→ **WHAT YOU WILL DO**:
Retype all of the listing exactly, passing over any picture you find.

INFORMATION SHOWN below:

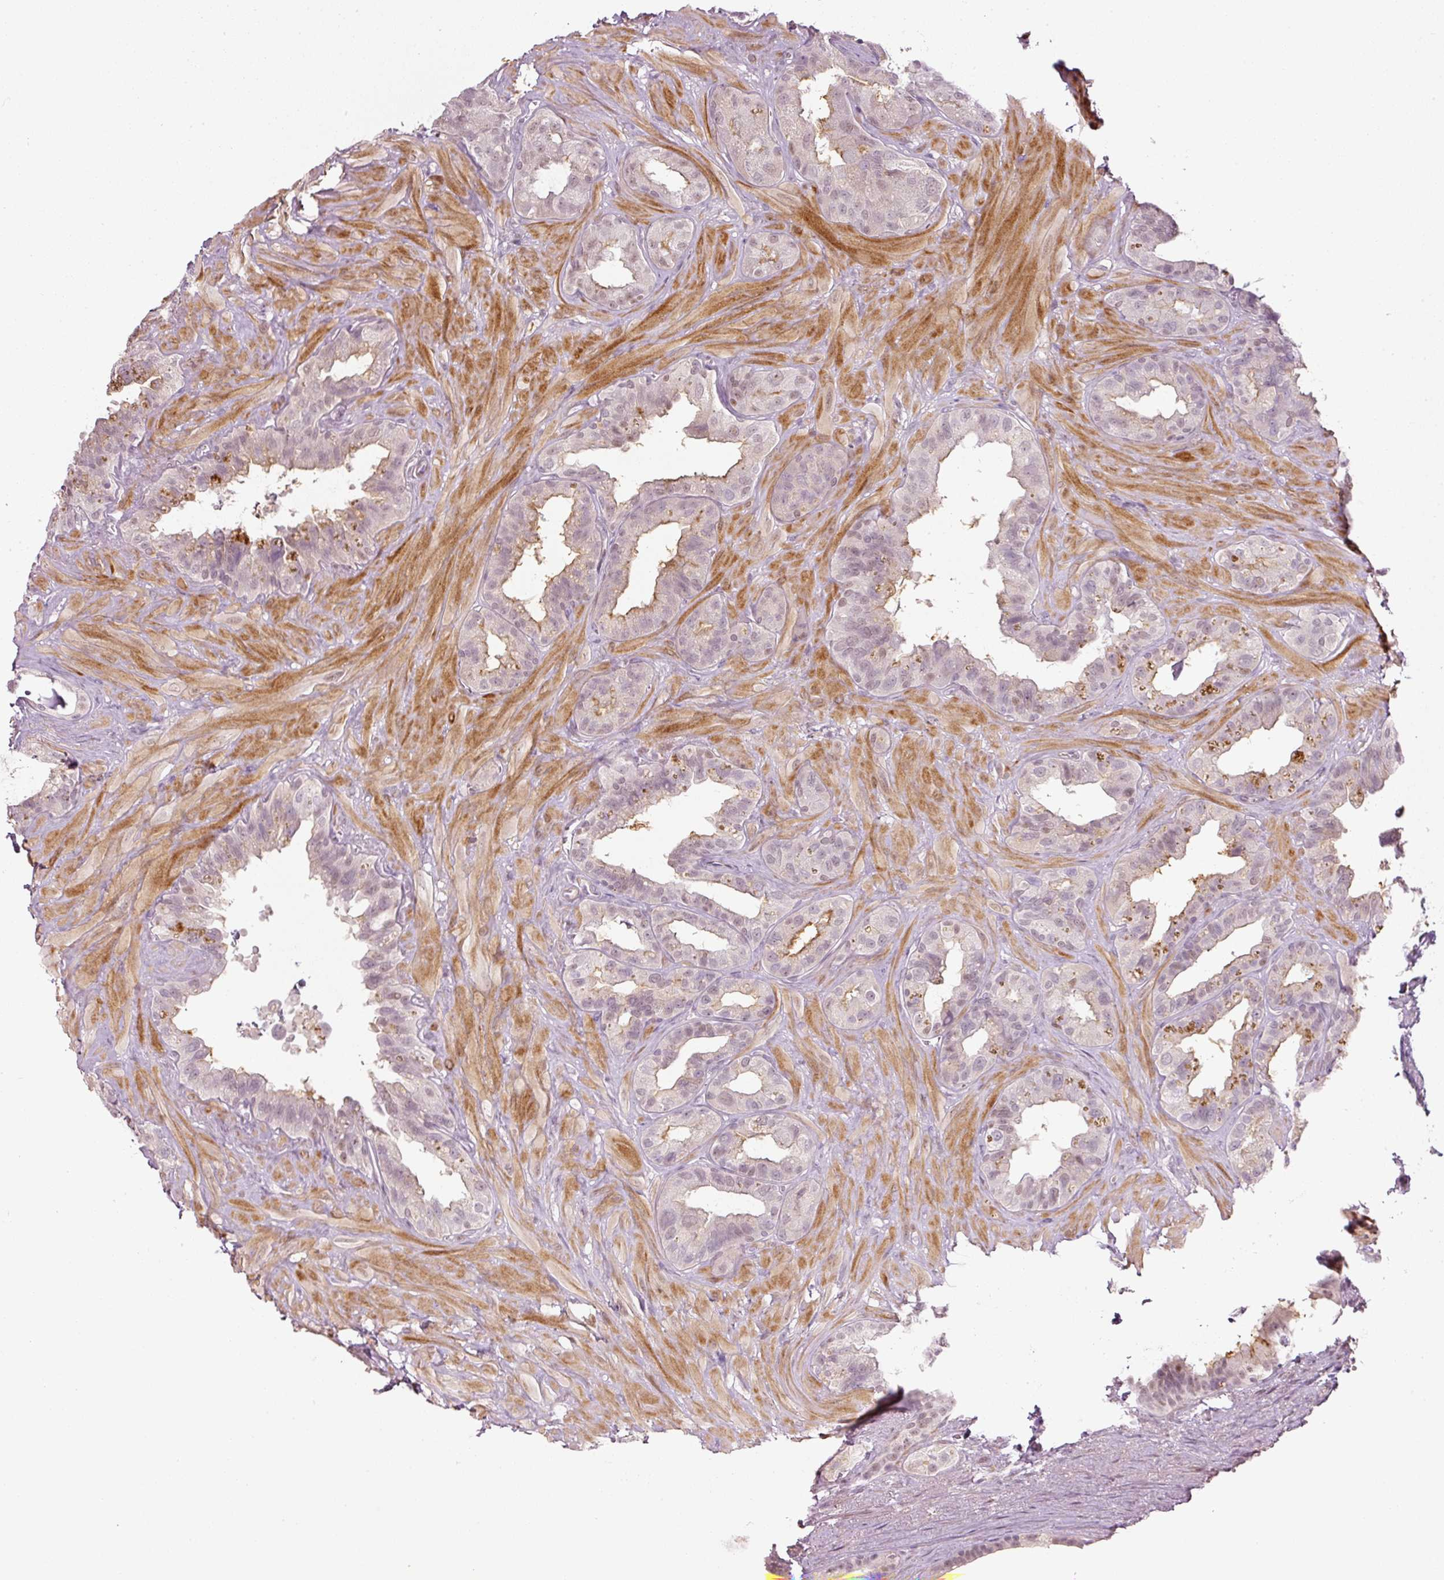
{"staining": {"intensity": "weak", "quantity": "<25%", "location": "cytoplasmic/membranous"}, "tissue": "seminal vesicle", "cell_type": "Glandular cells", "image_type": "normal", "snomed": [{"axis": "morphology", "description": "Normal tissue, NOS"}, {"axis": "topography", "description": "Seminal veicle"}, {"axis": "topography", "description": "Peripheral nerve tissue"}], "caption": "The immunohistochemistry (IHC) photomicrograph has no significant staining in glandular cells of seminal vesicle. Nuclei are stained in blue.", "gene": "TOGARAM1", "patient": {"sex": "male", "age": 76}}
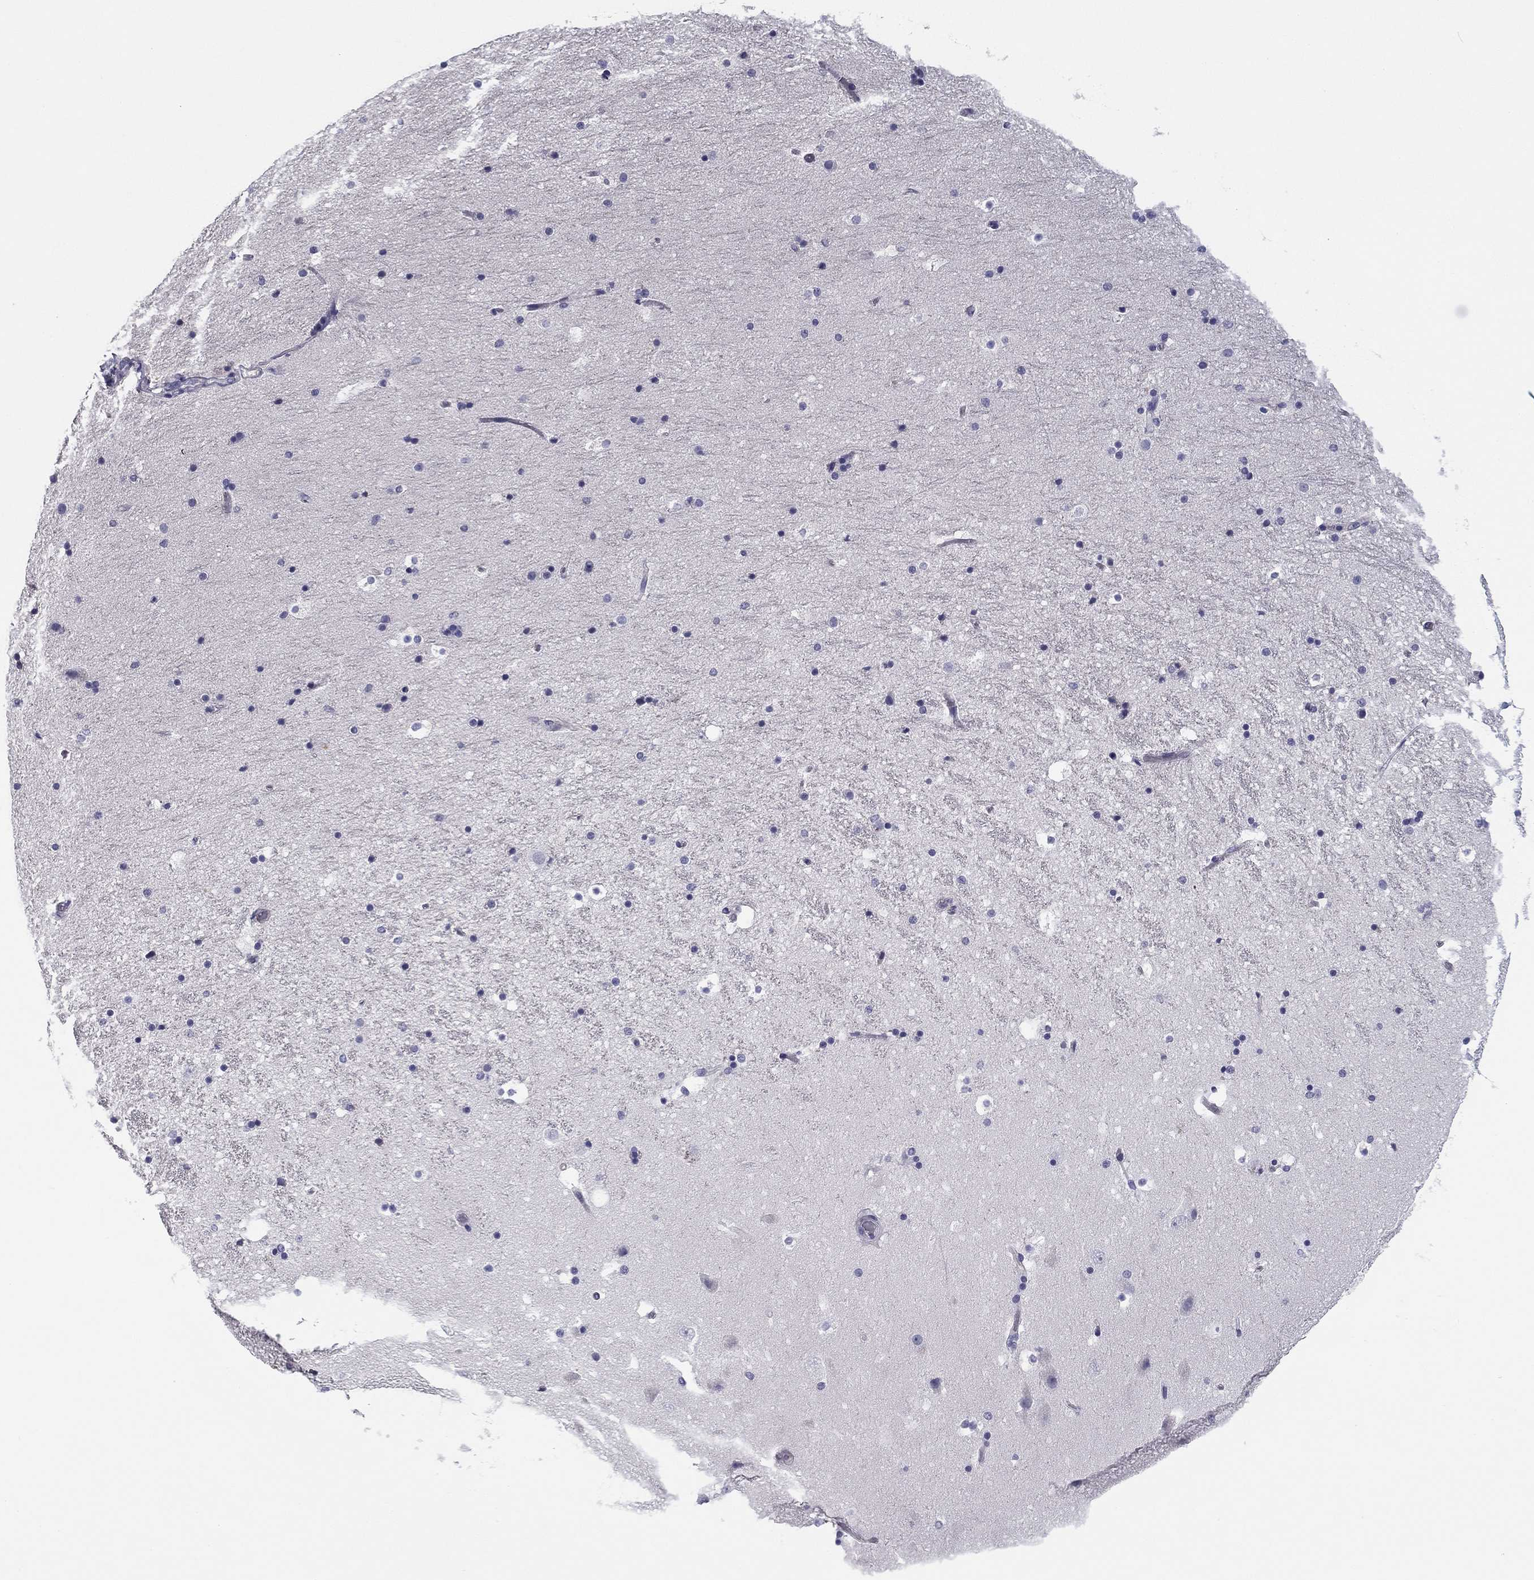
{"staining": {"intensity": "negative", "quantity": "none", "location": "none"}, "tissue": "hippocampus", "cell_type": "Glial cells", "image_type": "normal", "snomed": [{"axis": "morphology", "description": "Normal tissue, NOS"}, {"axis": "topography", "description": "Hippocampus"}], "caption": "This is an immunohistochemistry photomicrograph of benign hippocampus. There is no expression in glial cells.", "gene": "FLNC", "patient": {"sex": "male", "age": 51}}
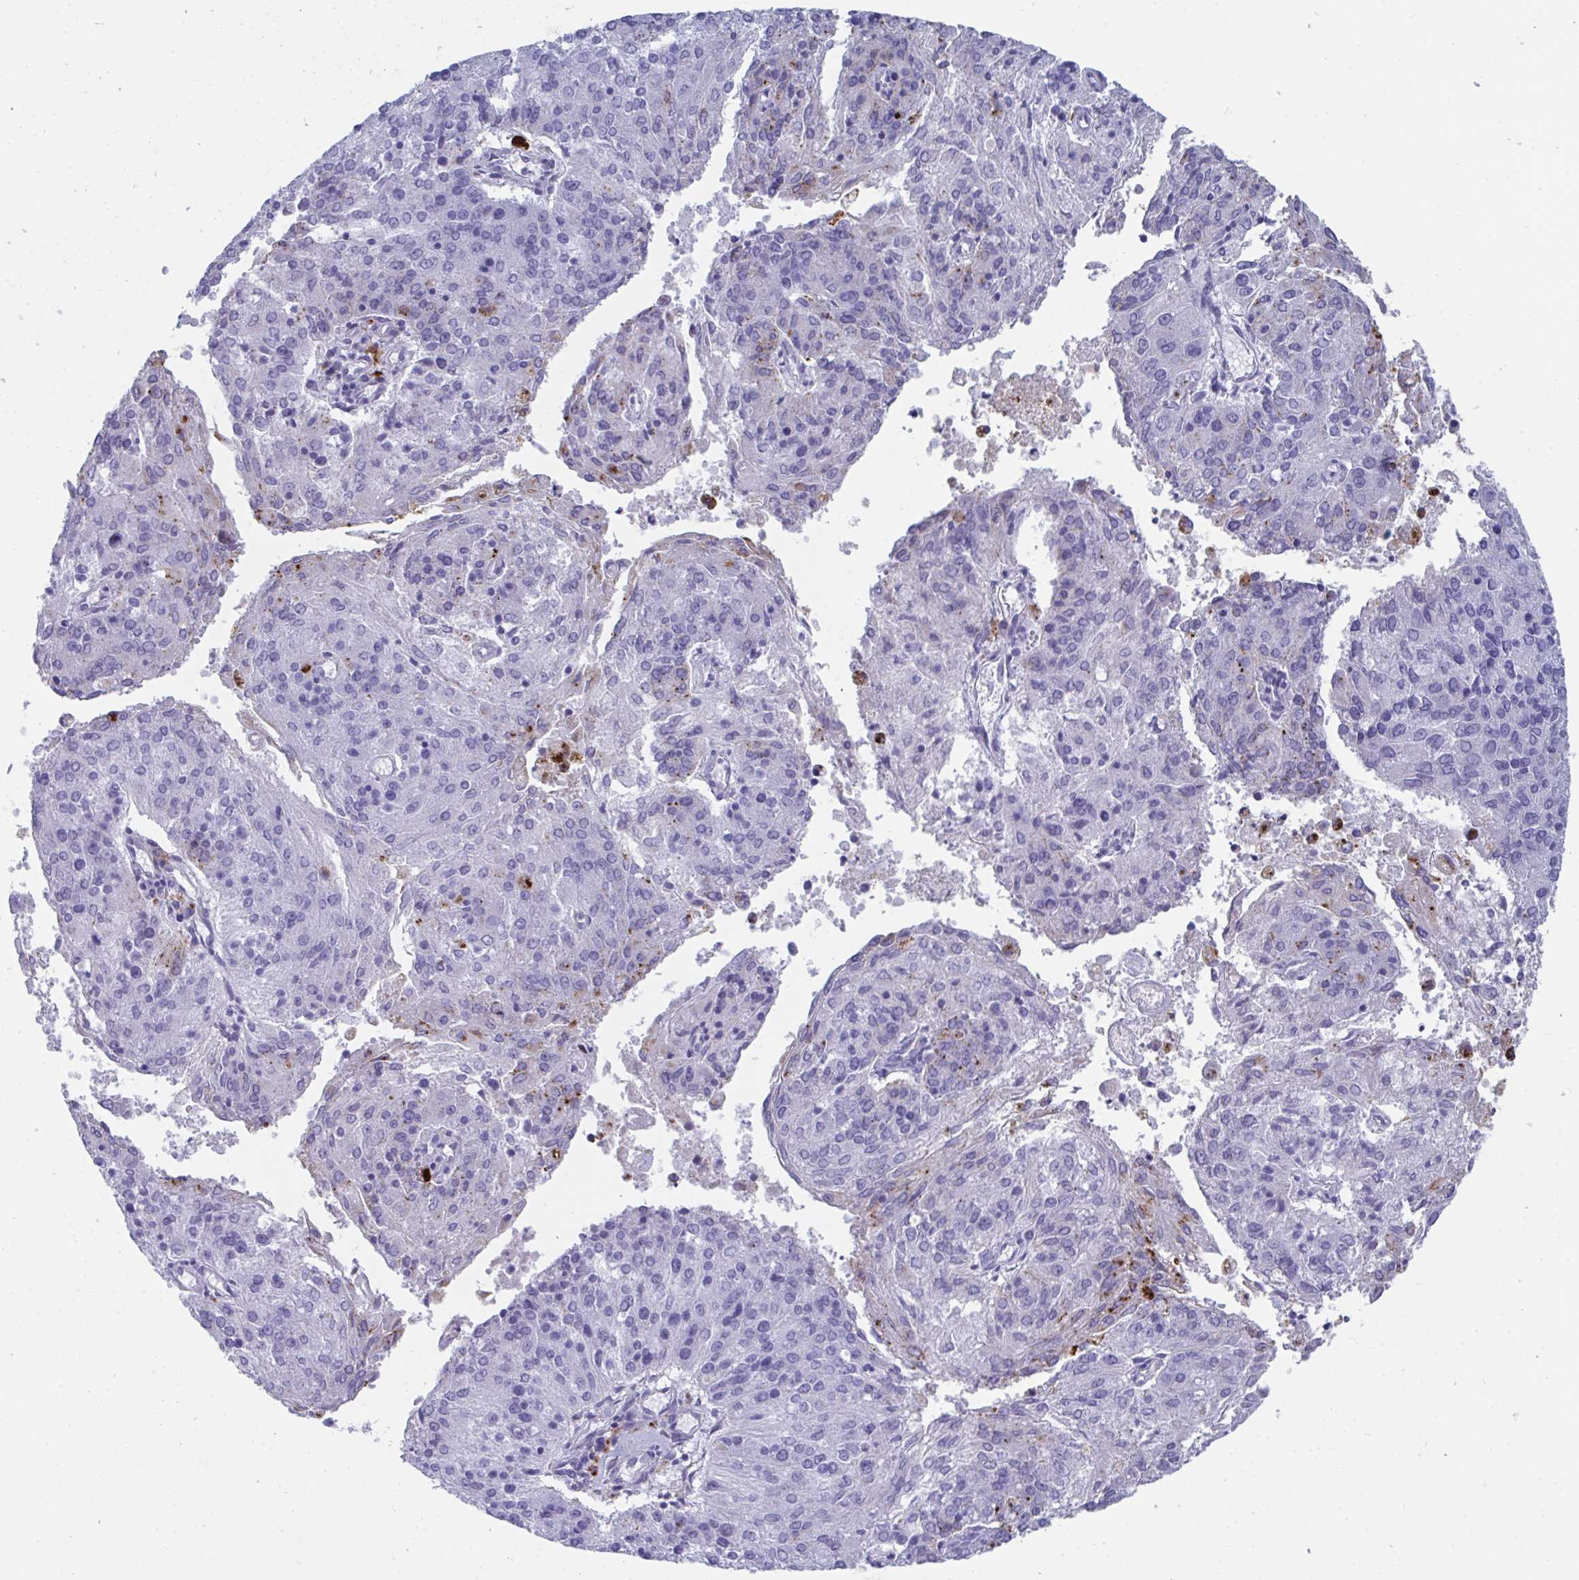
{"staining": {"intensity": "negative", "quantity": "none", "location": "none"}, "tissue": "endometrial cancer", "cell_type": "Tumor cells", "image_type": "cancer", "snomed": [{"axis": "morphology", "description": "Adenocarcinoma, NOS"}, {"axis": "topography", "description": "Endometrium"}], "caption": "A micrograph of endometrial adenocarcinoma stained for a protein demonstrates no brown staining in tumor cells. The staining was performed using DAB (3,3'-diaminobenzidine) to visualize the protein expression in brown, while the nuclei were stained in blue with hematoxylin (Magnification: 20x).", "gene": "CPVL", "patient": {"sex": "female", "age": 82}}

End of INFORMATION SHOWN.

→ **RESPONSE BOX**:
{"staining": {"intensity": "weak", "quantity": "<25%", "location": "cytoplasmic/membranous"}, "tissue": "seminal vesicle", "cell_type": "Glandular cells", "image_type": "normal", "snomed": [{"axis": "morphology", "description": "Normal tissue, NOS"}, {"axis": "topography", "description": "Seminal veicle"}, {"axis": "topography", "description": "Peripheral nerve tissue"}], "caption": "The immunohistochemistry (IHC) photomicrograph has no significant staining in glandular cells of seminal vesicle. Nuclei are stained in blue.", "gene": "TOGARAM1", "patient": {"sex": "male", "age": 76}}
{"staining": {"intensity": "negative", "quantity": "none", "location": "none"}, "tissue": "hippocampus", "cell_type": "Glial cells", "image_type": "normal", "snomed": [{"axis": "morphology", "description": "Normal tissue, NOS"}, {"axis": "topography", "description": "Hippocampus"}], "caption": "This is an immunohistochemistry photomicrograph of benign hippocampus. There is no expression in glial cells.", "gene": "FLNC", "patient": {"sex": "male", "age": 51}}
{"staining": {"intensity": "negative", "quantity": "none", "location": "none"}, "tissue": "endometrial cancer", "cell_type": "Tumor cells", "image_type": "cancer", "snomed": [{"axis": "morphology", "description": "Adenocarcinoma, NOS"}, {"axis": "topography", "description": "Endometrium"}], "caption": "A micrograph of endometrial adenocarcinoma stained for a protein demonstrates no brown staining in tumor cells. The staining was performed using DAB (3,3'-diaminobenzidine) to visualize the protein expression in brown, while the nuclei were stained in blue with hematoxylin (Magnification: 20x).", "gene": "CPVL", "patient": {"sex": "female", "age": 82}}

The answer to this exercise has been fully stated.